Ces éléments ne permettent pas de conclure automatiquement à la présence de RPS. Ils doivent conduire à une analyse du travail réel, avec les managers, les RH, le CSE et le service de prévention et de santé au travail. L’objectif est d’identifier les facteurs organisationnels susceptibles d’alimenter les difficultés : charge excessive, manque d’autonomie, objectifs contradictoires, faible soutien managérial, conflits de valeurs ou changements mal accompagnés.
Le rôle du HSE : prévenir l’effet domino
Le responsable HSE n’a pas à rechercher la cause médicale d’un arrêt. En revanche, il peut analyser ses conséquences sur le travail et repérer les situations collectives qui se fragilisent.
1. Croiser les indicateurs
Ne vous limitez pas au taux global d’absentéisme. Observez sa fréquence, sa durée et sa répartition par équipe, métier, site ou horaire.
Croisez ces données avec les heures supplémentaires, les erreurs, les incidents, les remontées terrain et les changements d’organisation. L’objectif est d’identifier des tendances, pas de surveiller les individus.

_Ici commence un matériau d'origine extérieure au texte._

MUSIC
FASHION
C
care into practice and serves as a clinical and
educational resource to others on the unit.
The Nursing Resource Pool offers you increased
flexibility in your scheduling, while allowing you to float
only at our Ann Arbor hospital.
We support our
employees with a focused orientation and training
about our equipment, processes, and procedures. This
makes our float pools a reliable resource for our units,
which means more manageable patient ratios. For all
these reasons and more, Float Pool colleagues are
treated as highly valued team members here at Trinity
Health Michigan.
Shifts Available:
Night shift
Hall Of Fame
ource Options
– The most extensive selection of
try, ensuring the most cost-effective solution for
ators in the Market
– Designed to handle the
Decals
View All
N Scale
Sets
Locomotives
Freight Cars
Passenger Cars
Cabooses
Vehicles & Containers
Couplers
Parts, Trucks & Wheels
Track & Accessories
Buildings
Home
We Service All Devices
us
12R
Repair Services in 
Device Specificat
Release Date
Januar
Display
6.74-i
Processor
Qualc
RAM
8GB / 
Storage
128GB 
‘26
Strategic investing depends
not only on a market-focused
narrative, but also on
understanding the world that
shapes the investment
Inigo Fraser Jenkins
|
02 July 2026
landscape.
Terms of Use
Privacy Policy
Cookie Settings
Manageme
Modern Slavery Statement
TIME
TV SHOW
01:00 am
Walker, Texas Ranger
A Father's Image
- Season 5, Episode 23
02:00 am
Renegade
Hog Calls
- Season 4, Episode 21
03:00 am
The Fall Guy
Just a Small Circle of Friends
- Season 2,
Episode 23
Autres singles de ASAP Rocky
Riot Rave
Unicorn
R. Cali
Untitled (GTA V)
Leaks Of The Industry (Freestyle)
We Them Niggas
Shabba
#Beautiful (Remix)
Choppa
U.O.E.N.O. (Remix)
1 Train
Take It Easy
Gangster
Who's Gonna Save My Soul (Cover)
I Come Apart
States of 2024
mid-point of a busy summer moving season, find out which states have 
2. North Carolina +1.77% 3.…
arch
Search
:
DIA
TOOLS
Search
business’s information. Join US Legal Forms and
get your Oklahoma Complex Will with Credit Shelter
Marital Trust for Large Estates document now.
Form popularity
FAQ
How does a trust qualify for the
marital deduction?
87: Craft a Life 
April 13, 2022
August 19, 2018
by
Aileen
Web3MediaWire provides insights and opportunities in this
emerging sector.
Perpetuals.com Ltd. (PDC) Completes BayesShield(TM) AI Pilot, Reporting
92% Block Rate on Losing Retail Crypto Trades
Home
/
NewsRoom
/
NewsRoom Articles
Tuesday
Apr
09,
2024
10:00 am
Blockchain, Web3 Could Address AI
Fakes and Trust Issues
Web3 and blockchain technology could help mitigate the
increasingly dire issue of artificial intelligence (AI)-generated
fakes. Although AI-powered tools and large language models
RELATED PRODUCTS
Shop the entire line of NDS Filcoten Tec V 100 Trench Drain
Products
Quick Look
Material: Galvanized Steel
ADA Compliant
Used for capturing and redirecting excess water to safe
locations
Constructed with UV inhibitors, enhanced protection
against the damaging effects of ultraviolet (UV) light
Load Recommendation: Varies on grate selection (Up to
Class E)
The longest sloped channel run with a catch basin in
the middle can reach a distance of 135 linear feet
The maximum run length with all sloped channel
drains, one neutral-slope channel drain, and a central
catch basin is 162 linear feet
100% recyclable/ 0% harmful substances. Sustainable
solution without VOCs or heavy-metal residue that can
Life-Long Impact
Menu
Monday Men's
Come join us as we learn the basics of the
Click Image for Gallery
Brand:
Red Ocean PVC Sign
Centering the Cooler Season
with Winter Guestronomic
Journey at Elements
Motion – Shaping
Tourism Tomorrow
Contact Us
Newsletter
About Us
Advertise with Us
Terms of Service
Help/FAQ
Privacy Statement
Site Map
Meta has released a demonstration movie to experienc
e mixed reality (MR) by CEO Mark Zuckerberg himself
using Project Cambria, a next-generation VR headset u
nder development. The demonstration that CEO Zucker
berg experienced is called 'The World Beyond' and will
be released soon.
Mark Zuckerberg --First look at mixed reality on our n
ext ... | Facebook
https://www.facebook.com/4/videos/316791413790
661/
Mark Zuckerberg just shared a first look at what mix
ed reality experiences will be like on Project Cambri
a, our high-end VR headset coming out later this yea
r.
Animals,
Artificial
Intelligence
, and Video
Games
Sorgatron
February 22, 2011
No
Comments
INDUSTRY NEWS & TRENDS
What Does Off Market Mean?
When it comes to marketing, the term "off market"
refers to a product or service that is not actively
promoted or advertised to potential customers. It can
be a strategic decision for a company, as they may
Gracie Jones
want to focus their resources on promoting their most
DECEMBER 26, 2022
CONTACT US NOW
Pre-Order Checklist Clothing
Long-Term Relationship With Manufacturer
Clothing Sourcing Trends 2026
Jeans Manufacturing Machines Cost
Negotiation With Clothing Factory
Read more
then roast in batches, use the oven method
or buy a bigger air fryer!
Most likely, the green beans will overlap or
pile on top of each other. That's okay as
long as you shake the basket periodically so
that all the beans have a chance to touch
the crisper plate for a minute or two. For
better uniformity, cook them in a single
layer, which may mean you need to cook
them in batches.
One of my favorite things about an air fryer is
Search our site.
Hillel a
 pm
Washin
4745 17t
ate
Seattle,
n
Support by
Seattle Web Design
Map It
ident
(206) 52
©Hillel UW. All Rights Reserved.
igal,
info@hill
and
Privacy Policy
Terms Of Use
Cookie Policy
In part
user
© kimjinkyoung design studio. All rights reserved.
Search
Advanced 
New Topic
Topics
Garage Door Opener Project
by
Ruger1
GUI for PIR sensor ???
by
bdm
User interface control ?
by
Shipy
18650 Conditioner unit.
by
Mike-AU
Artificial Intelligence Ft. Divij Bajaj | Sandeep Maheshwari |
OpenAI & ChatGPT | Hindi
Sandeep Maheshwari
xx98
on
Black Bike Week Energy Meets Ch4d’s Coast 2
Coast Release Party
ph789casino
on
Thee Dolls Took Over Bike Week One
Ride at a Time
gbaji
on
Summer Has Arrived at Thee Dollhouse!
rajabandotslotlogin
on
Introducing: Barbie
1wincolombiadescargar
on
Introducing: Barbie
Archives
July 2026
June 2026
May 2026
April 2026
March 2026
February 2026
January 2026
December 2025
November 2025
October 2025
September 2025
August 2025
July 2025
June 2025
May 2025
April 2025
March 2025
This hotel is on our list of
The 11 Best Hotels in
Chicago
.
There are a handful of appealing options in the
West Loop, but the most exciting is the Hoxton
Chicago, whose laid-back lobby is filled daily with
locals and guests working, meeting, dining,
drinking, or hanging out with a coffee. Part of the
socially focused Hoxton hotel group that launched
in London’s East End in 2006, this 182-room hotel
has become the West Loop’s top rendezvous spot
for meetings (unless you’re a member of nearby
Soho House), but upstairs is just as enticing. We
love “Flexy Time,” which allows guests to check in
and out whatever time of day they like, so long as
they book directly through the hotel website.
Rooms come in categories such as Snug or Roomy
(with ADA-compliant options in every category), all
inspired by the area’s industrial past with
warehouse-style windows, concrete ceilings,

2. Mesurer le coût organisationnel
Pour les absences longues ou répétées, évaluez :
- le temps consacré au remplacement,
- les heures supplémentaires,
- les retards et reprises,
- les compétences indisponibles,
- la charge supplémentaire supportée par l’équipe.
Cette analyse permet de cibler les postes ou les organisations les plus vulnérables.
3. Protéger les salariés présents
Lorsqu’un arrêt se prolonge, redistribuer les tâches ne doit pas être la seule réponse. Avec le manager, réévaluez les priorités :
- que peut-on reporter ?
- quelles missions nécessitent un renfort ?
- quels objectifs doivent être ajustés ?
Une organisation qui absorbe une absence sans revoir ses objectifs peut transformer un problème individuel en risque collectif.
4. Préparer le retour
Après plus de 30 jours d’arrêt, un rendez-vous de liaison peut être proposé par l’employeur ou demandé par le salarié. Cet échange, facultatif et non médical, permet de maintenir le lien et d’évoquer les dispositifs de reprise ou d’aménagement.
Le QHSE peut contribuer à préparer les éléments liés au poste : contraintes, horaires, équipements, expositions et possibilités d’adaptation. Les questions médicales restent du ressort du médecin du travail.
Réforme des arrêts maladie : quels enjeux pour la prévention ?
Pour le HSE, l’enjeu est de dépasser la seule gestion du remplacement : analyser les absences à l’échelle collective, protéger l’équipe présente et agir sur les causes organisationnelles susceptibles d’alimenter les risques psychosociaux. Car le coût d’un arrêt ne se limite pas aux indemnités ou à la durée de l’absence. Il inclut aussi la désorganisation, la surcharge des collègues et le risque de nouveaux arrêts. Prévenir, c’est donc éviter qu’une absence ne fragilise durablement ceux qui restent.